А в действительности – вся крестьянская семья Кузьмы Кузьмича, все близкие родичи вымерли в двадцать первом году от голода в Поволжье; сын его, аспирант-историк, погиб в ополчении в блокированном Ленинграде, жена умерла после двух операций, нескольких лет мучительной болезни; у единственного близкого оставшегося человека, дочери, муж в сорок лет внезапно скончался от инфаркта, закончив, но не успев защитить докторскую диссертацию, внук, студент-физик, болен лейкемией, уже дважды обновляли кровь, теперь назначена подсадка костного мозга…
И такая светлая душа, нераздражительность, незлобивость, покладистое согласие с обстоятельствами, как бы они ни сложились, хотя бы совсем обратным образом…
Климов не удержался, заговорил про это со стариком.
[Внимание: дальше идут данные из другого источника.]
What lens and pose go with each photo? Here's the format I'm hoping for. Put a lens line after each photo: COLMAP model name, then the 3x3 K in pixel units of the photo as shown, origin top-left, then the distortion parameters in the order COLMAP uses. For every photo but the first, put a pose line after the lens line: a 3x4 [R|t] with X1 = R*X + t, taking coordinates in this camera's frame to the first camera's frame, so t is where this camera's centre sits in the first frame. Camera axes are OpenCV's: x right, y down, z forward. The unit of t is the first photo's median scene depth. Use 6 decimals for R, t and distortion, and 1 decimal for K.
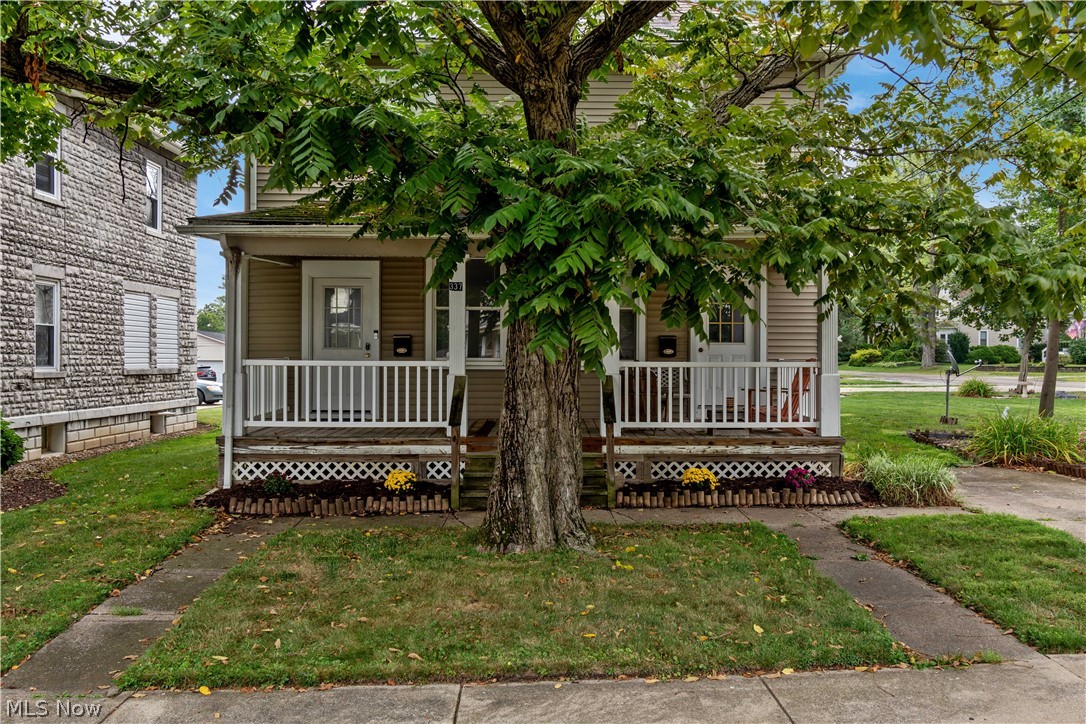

– А что же делать, как иначе? – вскинул он на Климова свои красноватые, лишенные ресниц глазки, уже без всякой в них детскости, глаза очень старого, вконец уставшего, намученного человека, нашедшего для себя защиту хотя бы от неприятных мелочей повседневности. – Можно, конечно, негодовать, устраивать бури по каждому поводу. Многие так и живут. И себе бесконечные терзания, и другим возле них тошно. А можно это же самое поворачивать к себе другой, положительной стороной. По диалектике ведь их в каждой вещи, в каждом явлении две, на какую, стало быть, посмотреть, какую для себя выбрать… Ну что беситься, что пошел дождь? Все равно его не остановишь, пока весь не выльется. Так лучше насладиться той поэзией, что в этом есть… Это давно известно: чем больше запросов, требовательности, несогласия – чтоб непременно так, как хочется, как желается, и ни на йоту иначе – тем и больше горечи, разочарований, обид. Поэтому там, где не затронуты главные принципы, где можно и так и этак, как угодно, ничто от этого существенно не страдает, там – принимай, как складывается. Как получается само. Знаете, гораздо лучше выходит, от многого себя облегчаешь…
– Это что же за философия такая – пассивности, что ли, сведения человеческого «я» до крайнего минимума? – заметил Климов. – Если по этой логике – тогда уж лучше совсем от всего отказаться, все в себе полностью задушить, остановить, всякую деятельность психики, сознания, нервов. И будет совсем хорошо, наступит полное довольство, будешь жить – как в раю…
– Совсем даже не так! – возразил Кузьма Кузьмич. – Это уже абсурд. Любую здравую вещь, если проводить прямолинейно, можно довести до абсурда. Просто надо разумно расходовать свои эмоции, свои нервные клетки. Их ведь ограниченный запас. Отчетливо понимать, где уместно настаивать, побороться, а где предпочтительней удовлетвориться тем, что есть, потому что все равно никакой активностью не одолеешь… У грузовика рессора сломалась и шофер в стельку пьян, только завтра проспится. Что тут сделаешь? А вот наша уважаемая дирекция хотела в этом году практику по фитопатологии не проводить! Тут я встал на дыбы, мобилизовал всю свою активность. Знаете, каким я тигром на директора рычал? Хотя лично мне эта практика – лишняя нагрузка, без нее мне было бы только легче. Но какие же это будущие лесничие без практики по паразитам леса?